In a new study, researchers at the University of Texas Southwestern Medical Center found that endocannabinoids can turn off certain pathogenicities, just like the signaling molecules produced in the body, they have the same chemical substances as cannabis. characteristic. Genes required for colonization, proliferation and pathogenicity of intestinal bacteria. These findings can help explain why cannabis plants can alleviate the symptoms of various intestinal diseases, and ultimately develop new methods for people to fight gastrointestinal infections. It is possible that endocannabinoids were discovered in 1992. It is a lipid-based neurotransmitter that plays a variety of roles in the human body, including immunity, appetite and mood regulation. Marijuana and its derivatives have long been used to relieve chronic gastrointestinal diseases, such as irritable bowel syndrome and inflammatory bowel disease. Studies have shown that the imbalance of the endocannabinoid system in the body can cause intestinal inflammation and affect the composition of the intestinal flora, which is the number of different bacteria living in the gastrointestinal tract.
However, the corresponding author of the paper, Dr. Vanessa Sperandio, professor of microbiology and biochemistry at the University of Texas Southwestern Medical Center, said that endocannabinoids affect susceptibility to pathogenic gastrointestinal infections. He said it was still unclear. To answer this question, Sperandio and her colleagues collaborated to develop a mammalian genetically modified endocannabinoid that has been genetically modified to overproduce effective mammalian endocannabinoids in various organs including the intestine. The cannabinoid 2-arachidonic acid. The 2-arachidonic acid glycerol was studied. (2-arachidonic acid glycerol, 2-AG) mice. When a bacterial pathogen called Citrobacter rodents attacks the colon and causes significant inflammation and diarrhea, it infects these transgenic mice (hereinafter referred to as mutant mice) and their unmodified litters. In the case of mice (hereinafter referred to as wild mice), the mutant mice showed only mild symptoms compared to the more severe gastrointestinal discomfort shown by wild mice. Examination of the colon of mutant mice showed much lower signs of inflammation and infection. Compared with wild mice, the fecal content of these mutant mice was also significantly reduced, and the bacterial infection was resolved as soon as possible. Treatment of wild mice with drugs that increase the level of 2-AG in the intestine has similar positive effects. The Sperandio team can increase the content of 2-AG to reduce the infection of Salmonella Typhimurium in mice and prevent Escherichiacoli (a particularly dangerous gastrointestinal bacterium that successfully infects humans) from showing successful infection. I found that I can do it. Ideal toxicity. In contrast, these researchers treated mammalian cells in petri dishes with tetrahydrolipostatin, which made them more susceptible to bacterial pathogens. Tetrahydrolipristatin is a compound approved by the US Food and Drug Administration (FDA) and sold under the Alli trademark. Further experiments showed that 2-AG has these effects on Citrobacter, Salmonella typhimurium and Escherichia coli by blocking the bacterial receptor called QseC. When the receptor senses the host signaling molecules adrenaline and norepinephrine, it triggers the molecular cascade required to establish an infection. Sperandio explained that blocking the receptor with 2-AG interferes with the activation of the toxic program, thereby helping to prevent infection.
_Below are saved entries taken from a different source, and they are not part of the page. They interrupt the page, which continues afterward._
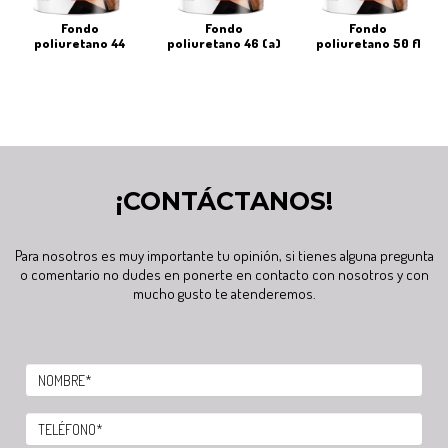
fondo
fondo
fondo
poliuretano 44
poliuretano 46 (a)
poliuretano 50 fl
¡CONTÁCTANOS!
Para nosotros es muy importante tu opinión, si tienes alguna pregunta
o comentario no dudes en ponerte en contacto con nosotros y con
mucho gusto te atenderemos.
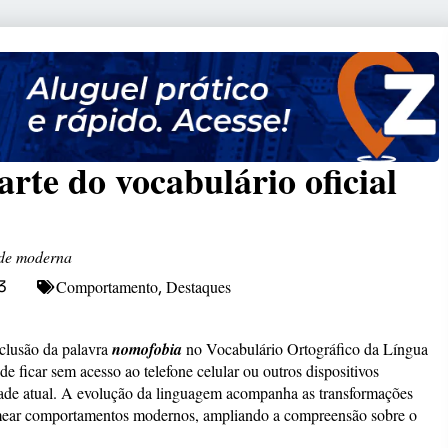
rte do vocabulário oficial
ade moderna
Comportamento
Destaques
3
,
nclusão da palavra
nomofobia
no Vocabulário Ortográfico da Língua
e ficar sem acesso ao telefone celular ou outros dispositivos
dade atual. A evolução da linguagem acompanha as transformações
omear comportamentos modernos, ampliando a compreensão sobre o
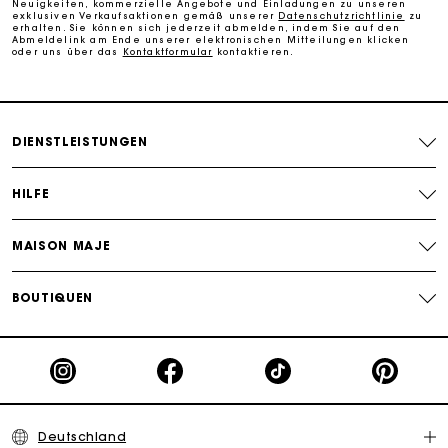
Neuigkeiten, kommerzielle Angebote und Einladungen zu unseren
Die Maje-Geschenkkarte: Die beste Möglichkeit, das
exklusiven Verkaufsaktionen gemäß unserer
Datenschutzrichtlinie
zu
perfekte Geschenk zu machen
erhalten. Sie können sich jederzeit abmelden, indem Sie auf den
Abmeldelink am Ende unserer elektronischen Mitteilungen klicken
oder uns über das
Kontaktformular
kontaktieren.
DIENSTLEISTUNGEN
HILFE
MAISON MAJE
BOUTIQUEN
Deutschland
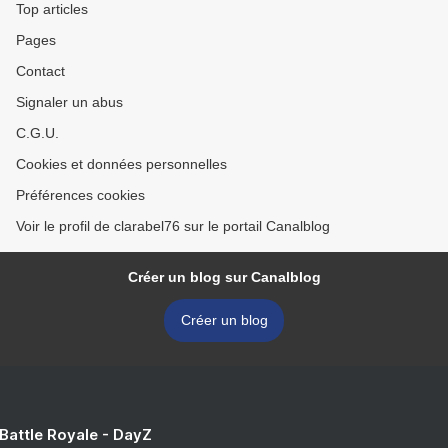
Top articles
Pages
Contact
Signaler un abus
C.G.U.
Cookies et données personnelles
Préférences cookies
Voir le profil de clarabel76 sur le portail Canalblog
Créer un blog sur Canalblog
Créer un blog
 Battle Royale - DayZ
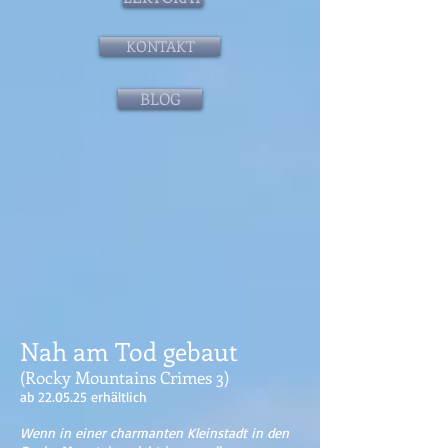
KONTAKT
BLOG
Nah am Tod gebaut
(Rocky Mountains Crimes 3)
ab 22.05.25 erhältlich
Wenn in einer charmanten Kleinstadt in den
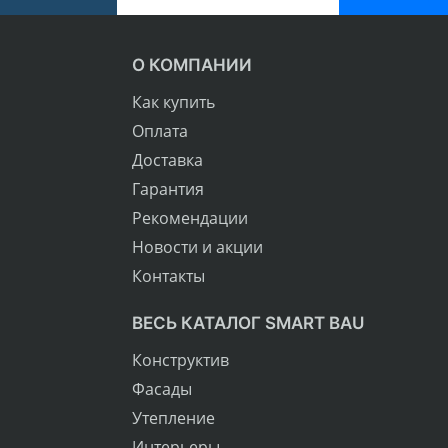
О КОМПАНИИ
Как купить
Оплата
Доставка
Гарантия
Рекомендации
Новости и акции
Контакты
ВЕСЬ КАТАЛОГ SMART BAU
Конструктив
Фасады
Утепление
Интерьеры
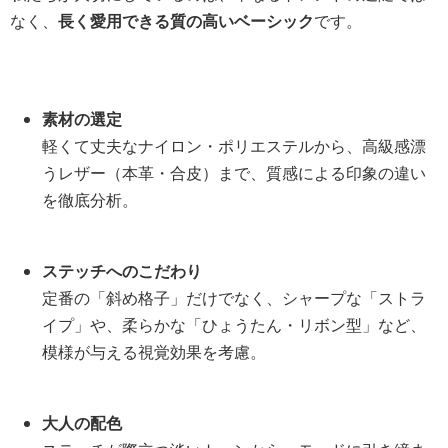
なく、
長く愛用できる質の高いベーシック
です。
素材の選定
軽くて丈夫なナイロン・ポリエステルから、高級感漂
うレザー（本革・合皮）まで、質感による印象の違い
を徹底分析。
ステッチへのこだわり
定番の「斜め格子」だけでなく、シャープな「ストラ
イプ」や、柔らかな「ひょうたん・リボン型」など、
模様が与える視覚効果を考慮。
大人の配色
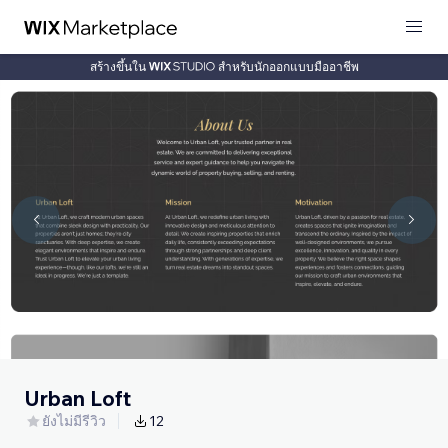
สร้างขึ้นใน
สำหรับนักออกแบบมืออาชีพ
Urban Loft
ยังไม่มีรีวิว
12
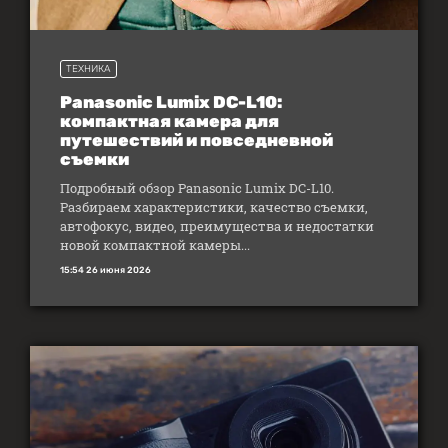
ТЕХНИКА
Panasonic Lumix DC-L10:
компактная камера для
путешествий и повседневной
съемки
Подробный обзор Panasonic Lumix DC-L10.
Разбираем характеристики, качество съемки,
автофокус, видео, преимущества и недостатки
новой компактной камеры...
15:54 26 июня 2026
Sperandio pointed out that these findings may help explain some of the effects of cannabis on inflammatory bowel disease. Studies have shown that marijuana can reduce inflammation, but recent studies have shown that these diseases are usually related to bacteria that can be positively affected by phytocannabinoids. it has been. In addition, cannabis compounds or synthetic derivatives can ultimately help patients prevent antibiotic-free intestinal bacterial infections. Sperandio said this is particularly useful for infections caused by enterohemorrhagic E. coli. When treated with antibiotics, it produces deadly toxins that not only counteract antibiotics, but also counteract many antibiotics. Said it could be dangerous. She added that, given that many highly virulent bacteria that colonize other parts of the body also have QseC receptors, this strategy can be used more widely to combat various infectious diseases. Yes
She said: “By using the power of natural compounds produced by the human body and plants, we may eventually be able to treat infections in a whole new way.”